* Tasks:
#1 In the article on UI design codification below, copy the passage that begins at the words "Tool‑agnostic specifications : Describe" and stops after the words "instantly for correction.".
#2 In the article on UI design codification below, list each motivation named under the heading "Motivation for UI Design Codification".

╭─ Passage provided

How UI Design Codification Bridges Designers and Developers with the Unflow DSL
This article explains the concept of UI design codification, why it matters in modern cloud‑based development, outlines the essential elements and workflow, and details the Unflow DSL—including its SEE‑DO‑REACT pattern, atomic‑design decomposition, and Flex‑based layout system—while providing concrete code examples and repository links.
UI design codification converts UI designs and interactions into a domain‑specific language (DSL) that can be version‑controlled and processed programmatically. The DSL enables automatic generation of UI code from requirements and provides a feedback loop between design and implementation.
Motivation for UI Design Codification
User interaction documentation : Record every UI interaction in a structured, searchable format.
Tool‑agnostic specifications : Describe UI independently of Sketch, Figma, or other design tools.
Bidirectional feedback : Detect mismatches between design and code and surface them instantly for correction.

╰─
╭─ Supplied information

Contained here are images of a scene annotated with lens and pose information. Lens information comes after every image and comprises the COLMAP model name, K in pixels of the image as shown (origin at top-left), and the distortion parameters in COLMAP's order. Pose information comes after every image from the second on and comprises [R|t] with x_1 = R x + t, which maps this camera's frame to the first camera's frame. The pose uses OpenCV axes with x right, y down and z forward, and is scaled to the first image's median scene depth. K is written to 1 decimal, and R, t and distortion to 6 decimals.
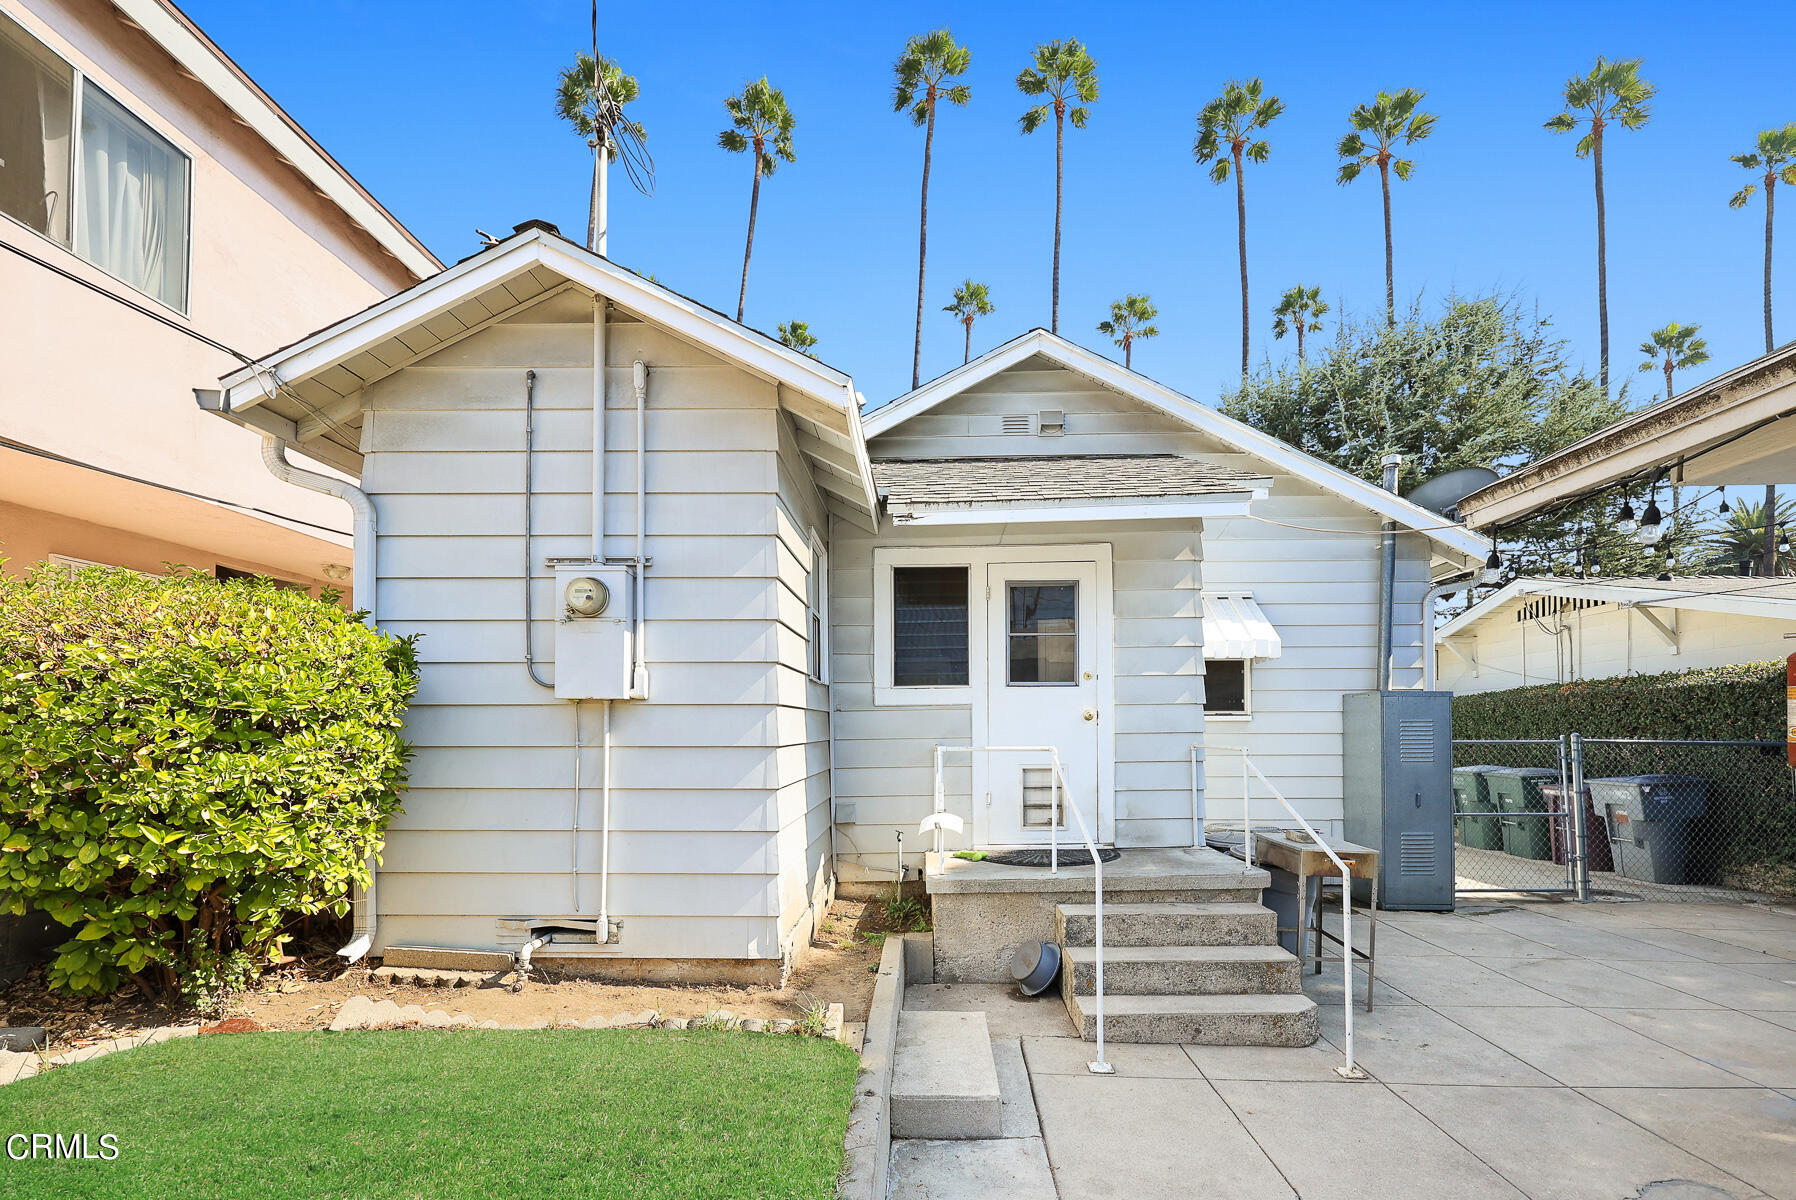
lens RADIAL K [[770.7, 0, 922.6], [0, 770.7, 730.9], [0, 0, 1]] dist [0.000666, -0.000187]
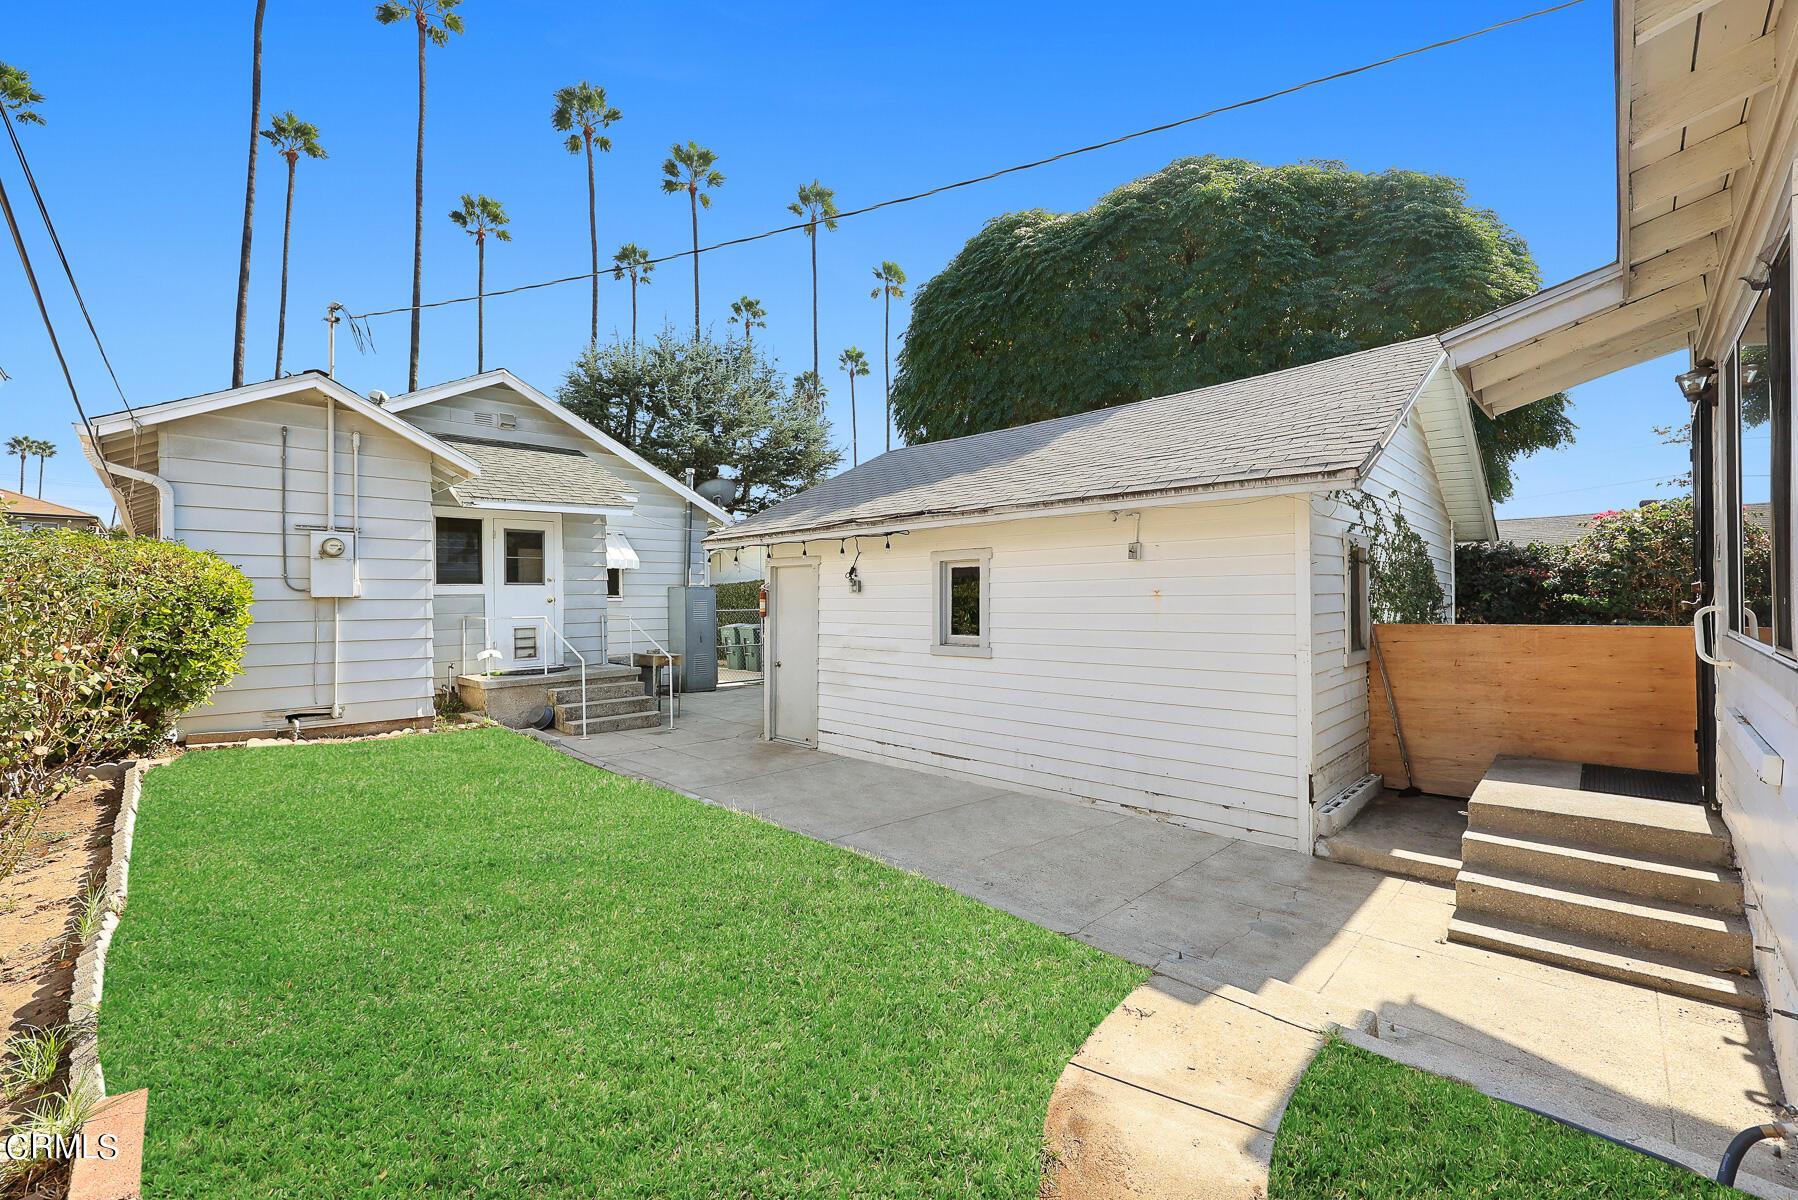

╰─

* Task responses:
#1
Tool‑agnostic specifications : Describe UI independently of Sketch, Figma, or other design tools.
Bidirectional feedback : Detect mismatches between design and code and surface them instantly for correction.

#2
- User interaction documentation
- Tool‑agnostic specifications
- Bidirectional feedback